Here’s the visual analogy of what we just discussed:

- The blue curve is your loss function (like the shape of mountains and valleys).

- The red dot is the global minimum → deepest valley (lowest error).

- The orange dot is a local minimum → a smaller valley where you might get stuck.

- The green dot is a local maximum → a small hill.

- 👉 Gradient descent is like walking downhill on this curve until you (hopefully) reach the red dot.

# 4. Bias and Variance Trade-off:

Imagine you’re playing darts.

- The bullseye = the true function (perfect predictions).
- Your dart throws = predictions made by your ML model.

Now let’s compare two cases:

## 1. High Bias (Underfitting)

- Your darts all land far from the bullseye, but they are close to each other.
- This means your model is too simple and ignores important patterns.
- Example: Using a straight line to fit a highly curved dataset.

👉 Bias = error from incorrect assumptions (model is too simple).

## 2. High Variance (Overfitting)

- Your darts are spread all over the board (some close, some far).
- Model is too complex, learns not just patterns but also noise in training data.
- Example: A high-degree polynomial that perfectly passes through every training point.

👉 Variance = error from sensitivity to fluctuations in training data.

## 3. Ideal Case (Balanced Bias & Variance)

- Your darts land close to the bullseye and tightly grouped.
- Model generalizes well — not too simple, not too complex.

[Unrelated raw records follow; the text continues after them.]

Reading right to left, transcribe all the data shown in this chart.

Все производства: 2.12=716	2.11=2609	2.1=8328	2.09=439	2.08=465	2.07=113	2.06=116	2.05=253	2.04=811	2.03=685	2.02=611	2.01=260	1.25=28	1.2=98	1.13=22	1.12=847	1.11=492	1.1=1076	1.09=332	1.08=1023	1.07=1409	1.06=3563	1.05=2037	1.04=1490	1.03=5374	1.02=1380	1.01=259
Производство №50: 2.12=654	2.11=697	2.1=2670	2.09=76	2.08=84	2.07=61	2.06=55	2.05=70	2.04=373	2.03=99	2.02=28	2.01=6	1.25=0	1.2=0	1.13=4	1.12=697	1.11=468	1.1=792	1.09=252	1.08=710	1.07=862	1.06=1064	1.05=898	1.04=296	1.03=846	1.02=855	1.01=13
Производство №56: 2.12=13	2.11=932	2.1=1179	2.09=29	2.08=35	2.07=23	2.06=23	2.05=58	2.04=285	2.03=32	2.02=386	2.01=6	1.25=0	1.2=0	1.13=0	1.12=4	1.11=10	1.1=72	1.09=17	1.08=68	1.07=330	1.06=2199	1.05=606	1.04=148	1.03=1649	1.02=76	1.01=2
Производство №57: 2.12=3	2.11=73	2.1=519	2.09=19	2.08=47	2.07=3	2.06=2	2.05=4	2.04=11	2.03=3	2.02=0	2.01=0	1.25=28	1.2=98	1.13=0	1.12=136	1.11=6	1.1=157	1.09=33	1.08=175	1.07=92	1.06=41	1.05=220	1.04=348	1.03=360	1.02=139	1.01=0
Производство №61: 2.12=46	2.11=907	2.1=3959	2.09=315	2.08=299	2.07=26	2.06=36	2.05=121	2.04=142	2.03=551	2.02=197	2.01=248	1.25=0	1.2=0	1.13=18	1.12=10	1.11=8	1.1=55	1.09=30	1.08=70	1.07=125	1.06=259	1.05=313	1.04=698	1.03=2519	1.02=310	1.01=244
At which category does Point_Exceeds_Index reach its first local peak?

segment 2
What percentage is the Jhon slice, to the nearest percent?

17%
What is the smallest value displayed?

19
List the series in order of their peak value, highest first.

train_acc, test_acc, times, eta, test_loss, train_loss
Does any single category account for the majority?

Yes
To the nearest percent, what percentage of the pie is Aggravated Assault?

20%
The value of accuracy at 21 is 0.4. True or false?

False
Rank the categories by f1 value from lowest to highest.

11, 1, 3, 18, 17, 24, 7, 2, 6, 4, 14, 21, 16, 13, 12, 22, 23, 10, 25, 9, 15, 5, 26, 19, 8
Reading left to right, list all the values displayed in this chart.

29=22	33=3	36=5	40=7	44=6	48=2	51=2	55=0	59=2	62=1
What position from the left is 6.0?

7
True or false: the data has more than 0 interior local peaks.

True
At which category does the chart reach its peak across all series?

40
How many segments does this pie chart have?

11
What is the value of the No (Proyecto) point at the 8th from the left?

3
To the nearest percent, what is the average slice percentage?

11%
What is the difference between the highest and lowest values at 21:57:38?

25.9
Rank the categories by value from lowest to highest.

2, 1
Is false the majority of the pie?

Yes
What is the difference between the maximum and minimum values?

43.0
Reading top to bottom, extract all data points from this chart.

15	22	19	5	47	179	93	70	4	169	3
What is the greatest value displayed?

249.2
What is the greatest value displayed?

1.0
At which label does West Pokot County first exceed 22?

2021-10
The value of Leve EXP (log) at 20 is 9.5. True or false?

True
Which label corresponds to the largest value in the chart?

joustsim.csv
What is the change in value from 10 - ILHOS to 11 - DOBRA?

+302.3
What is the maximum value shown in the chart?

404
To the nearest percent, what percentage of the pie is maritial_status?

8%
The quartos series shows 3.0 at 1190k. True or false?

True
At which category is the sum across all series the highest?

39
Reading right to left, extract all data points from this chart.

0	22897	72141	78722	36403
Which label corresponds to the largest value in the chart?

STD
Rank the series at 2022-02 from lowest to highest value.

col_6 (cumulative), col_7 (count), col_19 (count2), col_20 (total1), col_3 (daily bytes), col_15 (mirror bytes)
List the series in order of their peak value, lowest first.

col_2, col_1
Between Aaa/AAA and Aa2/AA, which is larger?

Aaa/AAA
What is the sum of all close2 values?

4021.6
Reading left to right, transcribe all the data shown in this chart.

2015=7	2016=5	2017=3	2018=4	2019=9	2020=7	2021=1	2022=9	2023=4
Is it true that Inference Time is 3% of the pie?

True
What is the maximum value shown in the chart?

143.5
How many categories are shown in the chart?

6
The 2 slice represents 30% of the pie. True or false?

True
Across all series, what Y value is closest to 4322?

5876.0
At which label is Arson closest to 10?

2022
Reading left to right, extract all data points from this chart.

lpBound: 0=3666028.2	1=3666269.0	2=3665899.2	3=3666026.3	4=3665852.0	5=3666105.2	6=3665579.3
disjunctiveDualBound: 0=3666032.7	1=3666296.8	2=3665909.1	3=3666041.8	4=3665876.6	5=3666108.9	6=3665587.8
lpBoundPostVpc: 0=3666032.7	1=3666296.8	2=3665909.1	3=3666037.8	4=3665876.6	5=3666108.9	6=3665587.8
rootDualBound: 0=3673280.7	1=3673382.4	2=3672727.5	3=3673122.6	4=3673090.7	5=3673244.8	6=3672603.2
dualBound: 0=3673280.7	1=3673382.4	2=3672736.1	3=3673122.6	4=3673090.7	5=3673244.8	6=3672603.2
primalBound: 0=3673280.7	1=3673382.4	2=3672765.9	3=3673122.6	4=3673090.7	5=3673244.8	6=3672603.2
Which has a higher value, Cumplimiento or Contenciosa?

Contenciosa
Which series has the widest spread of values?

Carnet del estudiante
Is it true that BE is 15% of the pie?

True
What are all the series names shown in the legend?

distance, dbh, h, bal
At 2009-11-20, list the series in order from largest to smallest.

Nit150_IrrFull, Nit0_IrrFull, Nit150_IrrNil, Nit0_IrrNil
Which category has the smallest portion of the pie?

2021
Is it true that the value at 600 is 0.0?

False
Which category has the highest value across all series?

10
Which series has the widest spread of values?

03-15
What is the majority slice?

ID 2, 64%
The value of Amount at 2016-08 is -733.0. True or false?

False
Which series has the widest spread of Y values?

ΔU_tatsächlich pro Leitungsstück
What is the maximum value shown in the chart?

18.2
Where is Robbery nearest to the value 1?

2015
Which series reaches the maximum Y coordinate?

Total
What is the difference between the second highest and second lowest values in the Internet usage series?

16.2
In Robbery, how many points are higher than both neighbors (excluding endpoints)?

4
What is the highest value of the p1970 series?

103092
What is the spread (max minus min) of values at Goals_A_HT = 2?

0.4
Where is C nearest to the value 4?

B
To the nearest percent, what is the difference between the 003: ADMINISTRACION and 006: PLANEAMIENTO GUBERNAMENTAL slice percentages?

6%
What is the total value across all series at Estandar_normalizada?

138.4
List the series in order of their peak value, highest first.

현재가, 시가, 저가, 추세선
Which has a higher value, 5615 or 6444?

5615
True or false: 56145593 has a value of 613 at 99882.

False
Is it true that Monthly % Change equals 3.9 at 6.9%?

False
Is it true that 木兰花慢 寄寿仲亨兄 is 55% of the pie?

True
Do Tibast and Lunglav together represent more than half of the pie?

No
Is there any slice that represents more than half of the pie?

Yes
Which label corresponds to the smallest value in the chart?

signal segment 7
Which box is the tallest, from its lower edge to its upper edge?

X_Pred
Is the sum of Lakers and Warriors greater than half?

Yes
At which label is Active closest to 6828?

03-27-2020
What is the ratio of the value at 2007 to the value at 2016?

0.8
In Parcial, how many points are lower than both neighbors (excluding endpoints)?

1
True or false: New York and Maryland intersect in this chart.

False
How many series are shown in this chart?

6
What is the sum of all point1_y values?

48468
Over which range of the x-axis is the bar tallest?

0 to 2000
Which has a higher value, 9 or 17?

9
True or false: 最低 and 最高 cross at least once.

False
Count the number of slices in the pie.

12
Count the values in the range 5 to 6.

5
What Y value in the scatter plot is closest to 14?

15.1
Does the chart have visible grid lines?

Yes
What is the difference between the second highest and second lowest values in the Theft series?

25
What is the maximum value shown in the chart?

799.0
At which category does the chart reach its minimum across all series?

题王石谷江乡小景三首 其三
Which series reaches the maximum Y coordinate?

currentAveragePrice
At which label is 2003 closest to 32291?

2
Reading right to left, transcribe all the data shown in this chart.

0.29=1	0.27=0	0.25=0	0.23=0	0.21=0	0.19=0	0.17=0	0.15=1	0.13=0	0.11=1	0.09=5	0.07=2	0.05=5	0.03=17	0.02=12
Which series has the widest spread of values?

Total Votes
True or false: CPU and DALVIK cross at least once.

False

Total error in a model can be decomposed into 3 parts:
**Expected Error = Bias*Bias + Variance + Irreducible Error**

**Bias² →** Error due to overly simplistic assumptions.
High bias = underfitting.

**Variance →** Error due to too much complexity (model fits noise).
High variance = overfitting.

**Irreducible Error →** Comes from noise in the data itself (you can’t eliminate this).

## ⚖️ The Tradeoff

- If you reduce bias (make the model more complex), variance usually increases.

- If you reduce variance (simplify model), bias usually increases.

- 👉 The goal is to find the sweet spot — a model complex enough to capture patterns, but simple enough to generalize.